+++ STUDY MATERIAL

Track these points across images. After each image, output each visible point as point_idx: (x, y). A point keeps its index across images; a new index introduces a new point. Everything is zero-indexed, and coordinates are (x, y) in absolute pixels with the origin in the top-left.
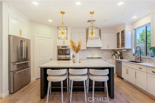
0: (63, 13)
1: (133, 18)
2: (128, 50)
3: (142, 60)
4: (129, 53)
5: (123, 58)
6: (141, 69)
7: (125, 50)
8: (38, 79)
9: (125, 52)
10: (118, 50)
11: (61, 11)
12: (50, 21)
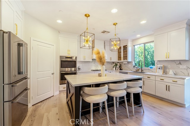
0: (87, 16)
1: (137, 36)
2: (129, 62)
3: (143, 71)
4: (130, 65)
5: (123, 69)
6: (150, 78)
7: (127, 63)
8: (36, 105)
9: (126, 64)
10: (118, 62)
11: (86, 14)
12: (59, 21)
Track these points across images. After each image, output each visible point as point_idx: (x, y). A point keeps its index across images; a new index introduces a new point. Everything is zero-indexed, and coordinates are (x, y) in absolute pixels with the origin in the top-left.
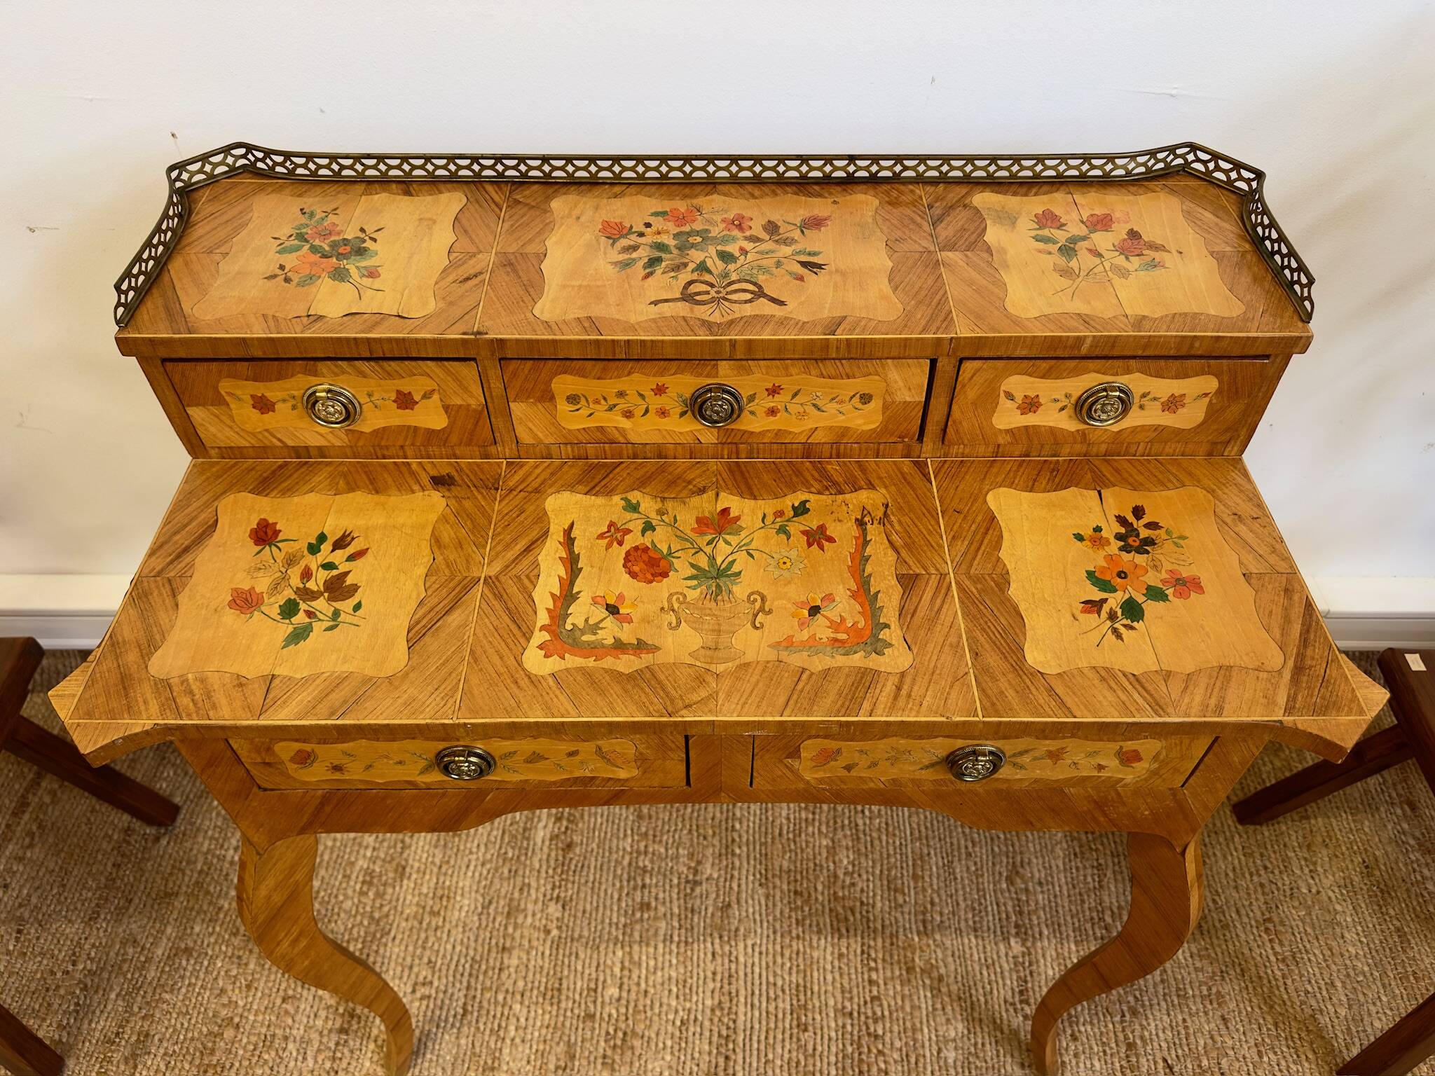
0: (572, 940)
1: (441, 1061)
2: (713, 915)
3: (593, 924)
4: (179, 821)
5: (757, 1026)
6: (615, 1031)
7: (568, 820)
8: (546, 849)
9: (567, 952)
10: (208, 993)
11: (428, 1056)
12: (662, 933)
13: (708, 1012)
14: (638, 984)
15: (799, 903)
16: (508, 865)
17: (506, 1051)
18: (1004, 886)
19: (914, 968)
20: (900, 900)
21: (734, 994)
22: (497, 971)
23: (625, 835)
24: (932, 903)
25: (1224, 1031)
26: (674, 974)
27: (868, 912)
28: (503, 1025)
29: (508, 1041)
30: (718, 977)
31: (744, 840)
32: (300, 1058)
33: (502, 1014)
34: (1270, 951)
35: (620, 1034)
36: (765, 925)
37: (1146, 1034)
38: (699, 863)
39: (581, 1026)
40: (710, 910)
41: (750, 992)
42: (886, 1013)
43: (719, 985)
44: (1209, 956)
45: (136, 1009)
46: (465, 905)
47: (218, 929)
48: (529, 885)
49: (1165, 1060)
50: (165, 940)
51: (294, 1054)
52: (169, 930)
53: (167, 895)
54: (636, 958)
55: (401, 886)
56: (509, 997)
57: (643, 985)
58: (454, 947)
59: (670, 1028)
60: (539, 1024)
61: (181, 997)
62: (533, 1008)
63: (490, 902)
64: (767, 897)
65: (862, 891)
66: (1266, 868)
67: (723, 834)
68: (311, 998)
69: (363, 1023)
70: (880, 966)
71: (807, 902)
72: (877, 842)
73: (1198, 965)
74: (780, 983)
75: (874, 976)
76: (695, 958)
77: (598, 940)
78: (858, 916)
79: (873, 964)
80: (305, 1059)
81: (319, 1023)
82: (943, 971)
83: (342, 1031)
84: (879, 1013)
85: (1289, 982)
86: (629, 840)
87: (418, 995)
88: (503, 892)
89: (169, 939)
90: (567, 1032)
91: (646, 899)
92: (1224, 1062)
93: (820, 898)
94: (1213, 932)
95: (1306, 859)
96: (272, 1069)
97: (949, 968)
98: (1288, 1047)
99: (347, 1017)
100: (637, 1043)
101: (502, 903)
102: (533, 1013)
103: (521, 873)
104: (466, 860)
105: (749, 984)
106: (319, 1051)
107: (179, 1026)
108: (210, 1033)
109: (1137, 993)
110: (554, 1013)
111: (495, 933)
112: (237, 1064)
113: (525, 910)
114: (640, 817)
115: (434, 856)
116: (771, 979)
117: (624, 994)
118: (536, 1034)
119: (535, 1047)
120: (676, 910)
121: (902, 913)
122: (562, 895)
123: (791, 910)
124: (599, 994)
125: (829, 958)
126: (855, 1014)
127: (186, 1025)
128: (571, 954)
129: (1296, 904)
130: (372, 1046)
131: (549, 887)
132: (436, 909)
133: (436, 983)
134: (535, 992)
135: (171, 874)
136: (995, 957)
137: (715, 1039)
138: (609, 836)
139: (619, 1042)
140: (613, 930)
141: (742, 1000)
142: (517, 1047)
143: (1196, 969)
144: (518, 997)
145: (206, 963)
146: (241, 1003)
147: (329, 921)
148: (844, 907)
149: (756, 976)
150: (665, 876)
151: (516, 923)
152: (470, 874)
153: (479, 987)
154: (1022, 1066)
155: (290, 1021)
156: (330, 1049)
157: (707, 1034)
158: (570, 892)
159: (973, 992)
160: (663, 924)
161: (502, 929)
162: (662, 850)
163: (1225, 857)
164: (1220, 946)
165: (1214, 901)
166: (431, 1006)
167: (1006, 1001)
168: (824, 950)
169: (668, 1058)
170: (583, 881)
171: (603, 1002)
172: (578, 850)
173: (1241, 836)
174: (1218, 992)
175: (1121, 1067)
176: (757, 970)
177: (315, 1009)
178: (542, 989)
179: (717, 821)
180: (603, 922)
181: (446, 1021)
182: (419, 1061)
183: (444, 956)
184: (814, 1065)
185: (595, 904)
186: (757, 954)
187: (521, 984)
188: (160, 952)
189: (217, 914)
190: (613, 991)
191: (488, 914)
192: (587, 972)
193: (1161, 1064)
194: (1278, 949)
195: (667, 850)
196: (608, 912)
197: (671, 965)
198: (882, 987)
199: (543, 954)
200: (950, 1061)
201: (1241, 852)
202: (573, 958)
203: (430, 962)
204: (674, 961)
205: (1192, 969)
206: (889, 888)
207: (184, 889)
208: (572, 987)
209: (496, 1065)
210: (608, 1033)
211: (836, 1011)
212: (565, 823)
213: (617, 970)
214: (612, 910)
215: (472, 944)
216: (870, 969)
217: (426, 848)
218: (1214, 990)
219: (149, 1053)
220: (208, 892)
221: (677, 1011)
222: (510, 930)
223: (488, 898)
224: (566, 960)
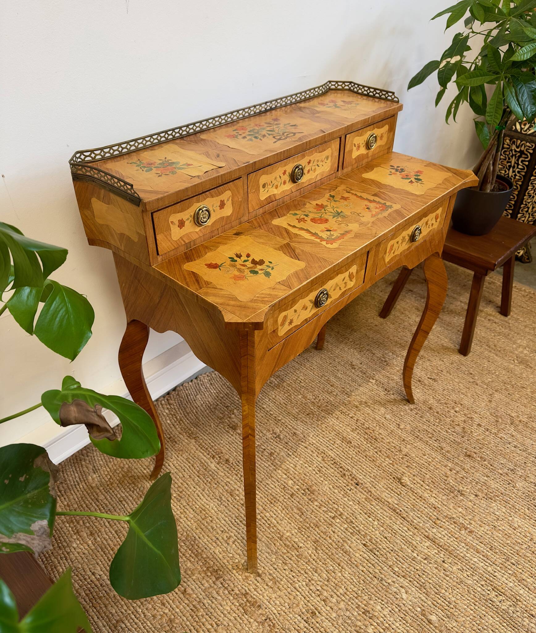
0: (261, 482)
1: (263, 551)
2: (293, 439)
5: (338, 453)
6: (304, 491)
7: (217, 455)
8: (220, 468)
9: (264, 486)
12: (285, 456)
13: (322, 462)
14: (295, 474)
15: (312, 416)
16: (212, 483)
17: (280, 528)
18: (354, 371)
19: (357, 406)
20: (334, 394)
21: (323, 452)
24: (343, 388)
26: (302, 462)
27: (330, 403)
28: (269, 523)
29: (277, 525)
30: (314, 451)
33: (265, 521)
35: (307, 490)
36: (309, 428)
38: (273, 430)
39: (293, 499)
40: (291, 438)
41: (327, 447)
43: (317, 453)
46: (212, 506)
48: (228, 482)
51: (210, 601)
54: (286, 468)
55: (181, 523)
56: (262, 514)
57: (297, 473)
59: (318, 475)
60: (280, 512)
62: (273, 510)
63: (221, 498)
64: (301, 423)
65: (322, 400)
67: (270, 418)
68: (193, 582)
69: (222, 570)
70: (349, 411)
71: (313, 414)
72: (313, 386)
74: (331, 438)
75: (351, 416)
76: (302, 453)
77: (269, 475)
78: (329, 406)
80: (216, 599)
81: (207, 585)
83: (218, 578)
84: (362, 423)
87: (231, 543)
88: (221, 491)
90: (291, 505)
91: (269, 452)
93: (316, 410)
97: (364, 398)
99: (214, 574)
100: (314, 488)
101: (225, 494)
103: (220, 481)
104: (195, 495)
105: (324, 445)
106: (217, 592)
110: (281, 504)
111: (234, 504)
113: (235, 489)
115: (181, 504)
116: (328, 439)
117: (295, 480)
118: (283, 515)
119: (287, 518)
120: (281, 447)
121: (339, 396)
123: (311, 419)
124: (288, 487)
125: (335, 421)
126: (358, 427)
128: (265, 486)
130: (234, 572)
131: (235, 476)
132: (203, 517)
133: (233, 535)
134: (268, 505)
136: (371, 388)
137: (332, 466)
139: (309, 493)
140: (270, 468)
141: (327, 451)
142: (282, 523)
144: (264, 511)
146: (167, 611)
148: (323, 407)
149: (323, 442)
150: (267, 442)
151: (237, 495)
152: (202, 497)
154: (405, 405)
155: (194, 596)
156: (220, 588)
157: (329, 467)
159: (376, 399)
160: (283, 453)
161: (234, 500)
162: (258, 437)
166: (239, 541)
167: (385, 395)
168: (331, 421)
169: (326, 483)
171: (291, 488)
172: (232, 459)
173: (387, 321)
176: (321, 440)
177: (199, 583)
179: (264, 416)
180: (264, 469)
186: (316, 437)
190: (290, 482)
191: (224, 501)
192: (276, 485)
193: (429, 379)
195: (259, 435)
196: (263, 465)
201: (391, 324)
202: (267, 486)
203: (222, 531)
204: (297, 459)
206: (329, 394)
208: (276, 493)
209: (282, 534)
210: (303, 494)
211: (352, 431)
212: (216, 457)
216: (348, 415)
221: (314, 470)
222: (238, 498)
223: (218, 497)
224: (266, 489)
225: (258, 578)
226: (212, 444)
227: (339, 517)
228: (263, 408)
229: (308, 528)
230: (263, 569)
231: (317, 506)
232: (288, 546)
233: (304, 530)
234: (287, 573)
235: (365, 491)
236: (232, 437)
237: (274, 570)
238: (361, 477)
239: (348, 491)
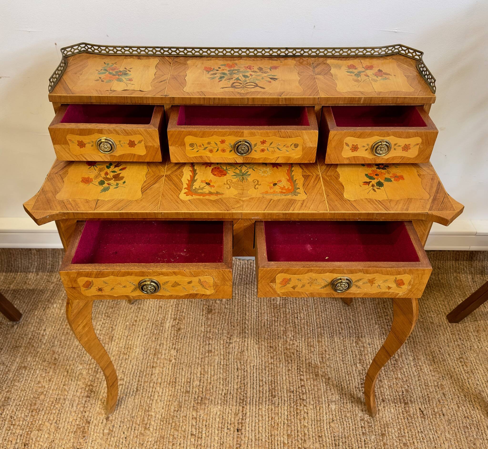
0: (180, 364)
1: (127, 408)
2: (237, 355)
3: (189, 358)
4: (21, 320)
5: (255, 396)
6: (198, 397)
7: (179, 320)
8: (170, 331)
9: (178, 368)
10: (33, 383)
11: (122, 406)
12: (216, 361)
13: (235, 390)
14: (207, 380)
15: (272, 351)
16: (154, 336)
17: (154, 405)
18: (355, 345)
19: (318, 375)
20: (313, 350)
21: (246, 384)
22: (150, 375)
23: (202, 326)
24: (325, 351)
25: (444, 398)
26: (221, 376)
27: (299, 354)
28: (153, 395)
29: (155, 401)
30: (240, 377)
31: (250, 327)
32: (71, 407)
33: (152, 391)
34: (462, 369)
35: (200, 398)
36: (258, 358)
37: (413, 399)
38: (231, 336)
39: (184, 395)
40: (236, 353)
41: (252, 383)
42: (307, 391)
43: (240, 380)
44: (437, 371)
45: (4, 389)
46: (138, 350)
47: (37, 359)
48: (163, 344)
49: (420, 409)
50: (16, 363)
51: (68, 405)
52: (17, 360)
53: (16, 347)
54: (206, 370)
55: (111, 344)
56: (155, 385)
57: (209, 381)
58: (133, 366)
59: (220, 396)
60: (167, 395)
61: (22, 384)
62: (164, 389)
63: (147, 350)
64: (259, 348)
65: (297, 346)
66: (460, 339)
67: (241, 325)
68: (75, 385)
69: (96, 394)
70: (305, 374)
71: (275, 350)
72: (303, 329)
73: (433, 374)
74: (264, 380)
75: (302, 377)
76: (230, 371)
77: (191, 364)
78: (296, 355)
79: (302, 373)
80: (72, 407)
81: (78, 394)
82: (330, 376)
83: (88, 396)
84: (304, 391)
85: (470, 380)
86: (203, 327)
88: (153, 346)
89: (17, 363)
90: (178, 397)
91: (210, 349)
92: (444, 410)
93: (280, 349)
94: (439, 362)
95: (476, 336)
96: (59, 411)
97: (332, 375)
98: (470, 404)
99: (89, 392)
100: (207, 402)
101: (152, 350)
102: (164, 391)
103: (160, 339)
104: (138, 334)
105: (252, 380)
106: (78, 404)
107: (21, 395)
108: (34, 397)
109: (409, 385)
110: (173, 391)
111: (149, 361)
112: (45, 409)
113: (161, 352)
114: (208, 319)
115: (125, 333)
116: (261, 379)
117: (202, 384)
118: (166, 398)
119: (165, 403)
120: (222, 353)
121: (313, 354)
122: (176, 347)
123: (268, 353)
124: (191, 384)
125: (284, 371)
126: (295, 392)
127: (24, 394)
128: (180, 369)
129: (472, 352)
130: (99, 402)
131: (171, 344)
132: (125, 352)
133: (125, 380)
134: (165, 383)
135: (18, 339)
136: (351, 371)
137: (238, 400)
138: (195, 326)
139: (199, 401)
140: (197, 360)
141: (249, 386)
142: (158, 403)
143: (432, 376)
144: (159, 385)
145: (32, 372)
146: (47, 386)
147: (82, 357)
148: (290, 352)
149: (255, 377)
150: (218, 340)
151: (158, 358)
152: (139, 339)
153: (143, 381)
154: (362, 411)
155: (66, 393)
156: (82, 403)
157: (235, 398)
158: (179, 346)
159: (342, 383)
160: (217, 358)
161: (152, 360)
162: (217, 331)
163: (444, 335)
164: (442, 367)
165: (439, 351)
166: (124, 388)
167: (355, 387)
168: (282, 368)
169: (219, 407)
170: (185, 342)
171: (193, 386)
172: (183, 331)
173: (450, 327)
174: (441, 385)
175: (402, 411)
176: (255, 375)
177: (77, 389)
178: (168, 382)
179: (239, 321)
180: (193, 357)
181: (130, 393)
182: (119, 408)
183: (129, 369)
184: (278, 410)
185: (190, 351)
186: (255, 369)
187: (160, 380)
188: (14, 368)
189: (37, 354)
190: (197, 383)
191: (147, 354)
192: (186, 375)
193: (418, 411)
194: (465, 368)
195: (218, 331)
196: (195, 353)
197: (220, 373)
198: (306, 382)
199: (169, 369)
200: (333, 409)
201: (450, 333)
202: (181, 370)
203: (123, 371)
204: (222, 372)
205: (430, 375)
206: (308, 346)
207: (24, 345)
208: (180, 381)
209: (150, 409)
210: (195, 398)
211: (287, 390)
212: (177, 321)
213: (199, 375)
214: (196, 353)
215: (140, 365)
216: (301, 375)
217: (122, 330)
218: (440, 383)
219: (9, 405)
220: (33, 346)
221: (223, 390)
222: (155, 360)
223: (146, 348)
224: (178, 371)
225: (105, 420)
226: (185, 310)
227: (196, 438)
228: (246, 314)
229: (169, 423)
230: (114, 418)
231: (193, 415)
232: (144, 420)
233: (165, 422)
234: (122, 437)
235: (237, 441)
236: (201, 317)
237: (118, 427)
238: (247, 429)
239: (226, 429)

++++++

WORK REQUEST =
Turn the lines of the material above, from the line with "225: (258, 578)" up to and including the line with "84: (304, 391)", into a numbered list, skipping any blank lines. Leave out the picture marker.

OUTPUT FOR THIS EXERCISE =
1. 225: (258, 578)
2. 226: (212, 444)
3. 227: (339, 517)
4. 228: (263, 408)
5. 229: (308, 528)
6. 230: (263, 569)
7. 231: (317, 506)
8. 232: (288, 546)
9. 233: (304, 530)
10. 234: (287, 573)
11. 235: (365, 491)
12. 236: (232, 437)
13. 237: (274, 570)
14. 238: (361, 477)
15. 239: (348, 491)
16. 0: (180, 364)
17. 1: (127, 408)
18. 2: (237, 355)
19. 3: (189, 358)
20. 4: (21, 320)
21. 5: (255, 396)
22. 6: (198, 397)
23. 7: (179, 320)
24. 8: (170, 331)
25. 9: (178, 368)
26. 10: (33, 383)
27. 11: (122, 406)
28. 12: (216, 361)
29. 13: (235, 390)
30. 14: (207, 380)
31. 15: (272, 351)
32. 16: (154, 336)
33. 17: (154, 405)
34. 18: (355, 345)
35. 19: (318, 375)
36. 20: (313, 350)
37. 21: (246, 384)
38. 22: (150, 375)
39. 23: (202, 326)
40. 24: (325, 351)
41. 25: (444, 398)
42. 26: (221, 376)
43. 27: (299, 354)
44. 28: (153, 395)
45. 29: (155, 401)
46. 30: (240, 377)
47. 31: (250, 327)
48. 32: (71, 407)
49. 33: (152, 391)
50. 34: (462, 369)
51. 35: (200, 398)
52. 36: (258, 358)
53. 37: (413, 399)
54. 38: (231, 336)
55. 39: (184, 395)
56. 40: (236, 353)
57. 41: (252, 383)
58. 42: (307, 391)
59. 43: (240, 380)
60. 44: (437, 371)
61. 45: (4, 389)
62. 46: (138, 350)
63. 47: (37, 359)
64. 48: (163, 344)
65. 49: (420, 409)
66. 50: (16, 363)
67. 51: (68, 405)
68. 52: (17, 360)
69. 53: (16, 347)
70. 54: (206, 370)
71. 55: (111, 344)
72. 56: (155, 385)
73. 57: (209, 381)
74. 58: (133, 366)
75. 59: (220, 396)
76. 60: (167, 395)
77. 61: (22, 384)
78. 62: (164, 389)
79. 63: (147, 350)
80. 64: (259, 348)
81. 65: (297, 346)
82. 66: (460, 339)
83. 67: (241, 325)
84. 68: (75, 385)
85. 69: (96, 394)
86. 70: (305, 374)
87. 71: (275, 350)
88. 72: (303, 329)
89. 73: (433, 374)
90. 74: (264, 380)
91. 75: (302, 377)
92. 76: (230, 371)
93. 77: (191, 364)
94. 78: (296, 355)
95. 79: (302, 373)
96. 80: (72, 407)
97. 81: (78, 394)
98. 82: (330, 376)
99. 83: (88, 396)
100. 84: (304, 391)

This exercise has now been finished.